*TASK REQUIREMENTS*. Reproduce the post on centralized government and bureaucracy below word for word, from "The Taylor family’s" up to and including "real and longstanding.".

Filed under: Capitalism, Democrat Corruption, Economy, History, Law, Progressivism, The Constitution, The United States | Tags: Bloated Bureaucracy, Centralized Government, The Founding Fathers
The story of the Taylor family, just below, is an excellent example of Statism, Progressivism or just bureaucracy in general. Centralized government, by its very nature is one-size-fits-all government. All goes well until your case is a little different, until the one-size doesn’t fit you. Centralized government runs by regulation, and making regulations for over 315,000,000 people just isn’t going to fit a significant number of people.
The Taylor family’s only hope to avoid FEMA regulations is by getting Congress to pass some kind of exception to the regulations. How would you like your future dependent on getting Congress to pass a law just for you. It happens, but for some Congress cannot rescue you.
The Founding Fathers understood this. Their regulations came from the British government 3,500 miles away, with the fastest communication by sailing packet. And the British government was not shy about regulating. Americans got fed up with bureaucratic regulation that had no real understanding of the realities in the colonies. So the colonies revolted against the crown. The American people’s distaste for bureaucracy is real and longstanding.
In 1651, long before the Revolution, England began passing a series of Navigation Acts to regulate the trade of its American colonies. John Steele Gordon explained:
These acts restricted the colonies to using ships built, owned, and manned by British subjects. The Dutch, far more efficient merchant mariners than the English in the mid-seventeenth century, were able to profitably ship the tobacco of the Chesapeake to Europe for as much as a third less than English ships could. But as the English merchant marine grew and as New England became a major shipping center in its own right, shipping costs declined even without Dutch competition.

*AVAILABLE DATA*.

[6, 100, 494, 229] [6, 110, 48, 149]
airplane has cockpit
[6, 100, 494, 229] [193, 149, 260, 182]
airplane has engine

*EXERCISE ANSWER*.
The Taylor family’s only hope to avoid FEMA regulations is by getting Congress to pass some kind of exception to the regulations. How would you like your future dependent on getting Congress to pass a law just for you. It happens, but for some Congress cannot rescue you.
The Founding Fathers understood this. Their regulations came from the British government 3,500 miles away, with the fastest communication by sailing packet. And the British government was not shy about regulating. Americans got fed up with bureaucratic regulation that had no real understanding of the realities in the colonies. So the colonies revolted against the crown. The American people’s distaste for bureaucracy is real and longstanding.